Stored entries
────────────────

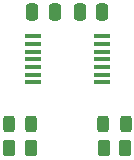
<source format=gtp>
%TF.GenerationSoftware,KiCad,Pcbnew,(6.0.5)*%
%TF.CreationDate,2024-06-21T19:09:36+02:00*%
%TF.ProjectId,pmod_level_shifter_4p,706d6f64-5f6c-4657-9665-6c5f73686966,rev?*%
%TF.SameCoordinates,Original*%
%TF.FileFunction,Paste,Top*%
%TF.FilePolarity,Positive*%
%FSLAX46Y46*%
G04 Gerber Fmt 4.6, Leading zero omitted, Abs format (unit mm)*
G04 Created by KiCad (PCBNEW (6.0.5)) date 2024-06-21 19:09:36*
%MOMM*%
%LPD*%
G01*
G04 APERTURE LIST*
G04 Aperture macros list*
%AMRoundRect*
0 Rectangle with rounded corners*
0 $1 Rounding radius*
0 $2 $3 $4 $5 $6 $7 $8 $9 X,Y pos of 4 corners*
0 Add a 4 corners polygon primitive as box body*
4,1,4,$2,$3,$4,$5,$6,$7,$8,$9,$2,$3,0*
0 Add four circle primitives for the rounded corners*
1,1,$1+$1,$2,$3*
1,1,$1+$1,$4,$5*
1,1,$1+$1,$6,$7*
1,1,$1+$1,$8,$9*
0 Add four rect primitives between the rounded corners*
20,1,$1+$1,$2,$3,$4,$5,0*
20,1,$1+$1,$4,$5,$6,$7,0*
20,1,$1+$1,$6,$7,$8,$9,0*
20,1,$1+$1,$8,$9,$2,$3,0*%
G04 Aperture macros list end*
%ADD10RoundRect,0.243750X-0.243750X-0.456250X0.243750X-0.456250X0.243750X0.456250X-0.243750X0.456250X0*%
%ADD11RoundRect,0.243750X0.243750X0.456250X-0.243750X0.456250X-0.243750X-0.456250X0.243750X-0.456250X0*%
%ADD12RoundRect,0.250000X0.262500X0.450000X-0.262500X0.450000X-0.262500X-0.450000X0.262500X-0.450000X0*%
%ADD13RoundRect,0.250000X-0.250000X-0.475000X0.250000X-0.475000X0.250000X0.475000X-0.250000X0.475000X0*%
%ADD14RoundRect,0.250000X0.250000X0.475000X-0.250000X0.475000X-0.250000X-0.475000X0.250000X-0.475000X0*%
%ADD15R,1.475000X0.450000*%
G04 APERTURE END LIST*
D10*
%TO.C,D1*%
X147062500Y-106500000D03*
X148937500Y-106500000D03*
%TD*%
D11*
%TO.C,D2*%
X156937500Y-106500000D03*
X155062500Y-106500000D03*
%TD*%
D12*
%TO.C,R1*%
X148912500Y-108500000D03*
X147087500Y-108500000D03*
%TD*%
D13*
%TO.C,C1*%
X149050000Y-97000000D03*
X150950000Y-97000000D03*
%TD*%
D14*
%TO.C,C2*%
X154950000Y-97000000D03*
X153050000Y-97000000D03*
%TD*%
D15*
%TO.C,IC1*%
X149062000Y-99050000D03*
X149062000Y-99700000D03*
X149062000Y-100350000D03*
X149062000Y-101000000D03*
X149062000Y-101650000D03*
X149062000Y-102300000D03*
X149062000Y-102950000D03*
X154938000Y-102950000D03*
X154938000Y-102300000D03*
X154938000Y-101650000D03*
X154938000Y-101000000D03*
X154938000Y-100350000D03*
X154938000Y-99700000D03*
X154938000Y-99050000D03*
%TD*%
D12*
%TO.C,R2*%
X156912500Y-108500000D03*
X155087500Y-108500000D03*
%TD*%
M02*

</source>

────────────────

> **Job**:
The answer should hold every entry exactly as given and no pictures at all.

> **Answer**:
<source format=gtp>
%TF.GenerationSoftware,KiCad,Pcbnew,(6.0.5)*%
%TF.CreationDate,2024-06-21T19:09:36+02:00*%
%TF.ProjectId,pmod_level_shifter_4p,706d6f64-5f6c-4657-9665-6c5f73686966,rev?*%
%TF.SameCoordinates,Original*%
%TF.FileFunction,Paste,Top*%
%TF.FilePolarity,Positive*%
%FSLAX46Y46*%
G04 Gerber Fmt 4.6, Leading zero omitted, Abs format (unit mm)*
G04 Created by KiCad (PCBNEW (6.0.5)) date 2024-06-21 19:09:36*
%MOMM*%
%LPD*%
G01*
G04 APERTURE LIST*
G04 Aperture macros list*
%AMRoundRect*
0 Rectangle with rounded corners*
0 $1 Rounding radius*
0 $2 $3 $4 $5 $6 $7 $8 $9 X,Y pos of 4 corners*
0 Add a 4 corners polygon primitive as box body*
4,1,4,$2,$3,$4,$5,$6,$7,$8,$9,$2,$3,0*
0 Add four circle primitives for the rounded corners*
1,1,$1+$1,$2,$3*
1,1,$1+$1,$4,$5*
1,1,$1+$1,$6,$7*
1,1,$1+$1,$8,$9*
0 Add four rect primitives between the rounded corners*
20,1,$1+$1,$2,$3,$4,$5,0*
20,1,$1+$1,$4,$5,$6,$7,0*
20,1,$1+$1,$6,$7,$8,$9,0*
20,1,$1+$1,$8,$9,$2,$3,0*%
G04 Aperture macros list end*
%ADD10RoundRect,0.243750X-0.243750X-0.456250X0.243750X-0.456250X0.243750X0.456250X-0.243750X0.456250X0*%
%ADD11RoundRect,0.243750X0.243750X0.456250X-0.243750X0.456250X-0.243750X-0.456250X0.243750X-0.456250X0*%
%ADD12RoundRect,0.250000X0.262500X0.450000X-0.262500X0.450000X-0.262500X-0.450000X0.262500X-0.450000X0*%
%ADD13RoundRect,0.250000X-0.250000X-0.475000X0.250000X-0.475000X0.250000X0.475000X-0.250000X0.475000X0*%
%ADD14RoundRect,0.250000X0.250000X0.475000X-0.250000X0.475000X-0.250000X-0.475000X0.250000X-0.475000X0*%
%ADD15R,1.475000X0.450000*%
G04 APERTURE END LIST*
D10*
%TO.C,D1*%
X147062500Y-106500000D03*
X148937500Y-106500000D03*
%TD*%
D11*
%TO.C,D2*%
X156937500Y-106500000D03*
X155062500Y-106500000D03*
%TD*%
D12*
%TO.C,R1*%
X148912500Y-108500000D03*
X147087500Y-108500000D03*
%TD*%
D13*
%TO.C,C1*%
X149050000Y-97000000D03*
X150950000Y-97000000D03*
%TD*%
D14*
%TO.C,C2*%
X154950000Y-97000000D03*
X153050000Y-97000000D03*
%TD*%
D15*
%TO.C,IC1*%
X149062000Y-99050000D03*
X149062000Y-99700000D03*
X149062000Y-100350000D03*
X149062000Y-101000000D03*
X149062000Y-101650000D03*
X149062000Y-102300000D03*
X149062000Y-102950000D03*
X154938000Y-102950000D03*
X154938000Y-102300000D03*
X154938000Y-101650000D03*
X154938000Y-101000000D03*
X154938000Y-100350000D03*
X154938000Y-99700000D03*
X154938000Y-99050000D03*
%TD*%
D12*
%TO.C,R2*%
X156912500Y-108500000D03*
X155087500Y-108500000D03*
%TD*%
M02*

</source>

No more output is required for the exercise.